That’s such a new way of understanding this passage that it may take a lot to get your head around it and form a new paradigm.  Reading this scripture more carefully made me reflect on my many assumptions and biases.   It’s reminded me of how quickly we can put people into a group and fail to see them as individuals. So I’ve had to repent of the negative stereotypes I’ve had of all Pharisees and it’s got me reflecting on other ways I may dismiss people. But that isn’t my primary point.  This insight raises other questions.

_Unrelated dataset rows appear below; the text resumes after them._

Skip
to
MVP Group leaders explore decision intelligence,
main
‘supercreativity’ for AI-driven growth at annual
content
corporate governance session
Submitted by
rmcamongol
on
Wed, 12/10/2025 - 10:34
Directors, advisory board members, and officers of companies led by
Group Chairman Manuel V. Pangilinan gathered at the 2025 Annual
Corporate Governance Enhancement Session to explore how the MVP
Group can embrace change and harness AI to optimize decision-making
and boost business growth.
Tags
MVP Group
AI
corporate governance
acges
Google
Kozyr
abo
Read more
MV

If we had been there when Jesus took that historic ride into Jerusalem, would we have had the same excitement and enthusiasm as the crowd that day?  Would we be joyfully praising God with a loud voice for the great deeds of power he has done in our lives?   To do celebrate those deeds we need to recognize the presence of Christ’s Spirit when he comes to us.  Do we?   In our lives today they often come in small but sometimes amazing ways.  A woman in the congregation told a Bible Study group about being in a movie theatre by herself.  She had brought a book to fill the time before the film started and was in the lobby. A young woman commented and they had a brief encounter.  Then as she was coming out of the washroom the same young woman approached her and said, “I’m a Christian and God is telling me to pray for you.  Is there something you would like me to pray about?”  The woman responded, “Well, I am lonely.”  And the girl quietly said a prayer for her.  This meant so much to the woman that she was sure the girl was an Angel.  How differently things would have unfolded had either of them said “no” to God.  Are we open to Christ when he enters the gates of our lives?  When you come into church each week to worship are you bursting with joy and excitement because your Saviour has come to you?  Are you is awe because sometime in the last week God has touched your life showing his love to you?  What is the one sweeping deed that God has done in your life that fills you with gratitude?

Or perhaps we are grateful but we’ve been told not to express our joy too loudly.  When my step-daughter’s kids were small and they got rowdy in the house, she would say to them, “Use your inside the house voice.”  They are now pre-teens and while they don’t yell in the house, they do verbalize every thought that runs through their heads.  She now tells them to “Use your inside your head voice”.  Somewhere along the way Christians have gone from the wild joy and hope of Palm Sunday to expressing our faith within the walls of our buildings with our “inside voice”.  We’ve put a lid on our joy.   Many of us have stories from childhood of sitting in church in frozen positions.  The outside authority of parents or clergy burned deeply into our souls and left a scar. Church is meant to be the place where we feel most free, not most restricted.  When worshipping our hearts should overflow with joy leading us to sing at the top of our voices, to clap, to lift our hands if we want to, to laugh with joy and celebrate our Saviour.

Finally, the passage makes us ask how fearful are we?  In a world which is increasingly hostile to our faith we have started to use our “inside your head voice”.   What we think and believe is kept to ourselves.   We want Jesus to keep a low profile so we can feel safe.   When Jesus entered Jerusalem he knew he wasn’t safe; he knew the cheering crowd was endangering him further and yet he went and he didn’t stop the crowd.  He allowed things to unfold as they were intended by God.  Our calling is not to be safe or to be comfortable, but to go with the flow of God’s unfolding will, sharing and living the good news of Jesus, the Messiah.

Jesus entry into Jerusalem invites us to celebrate the one who “comes in the name of the Lord”. (vs. 38).  As much as I’d like to see the stones shouting Christ’s praise, I’d much rather it came from us.  One thing we know is that it will come.  The worship of Christ is unstoppable.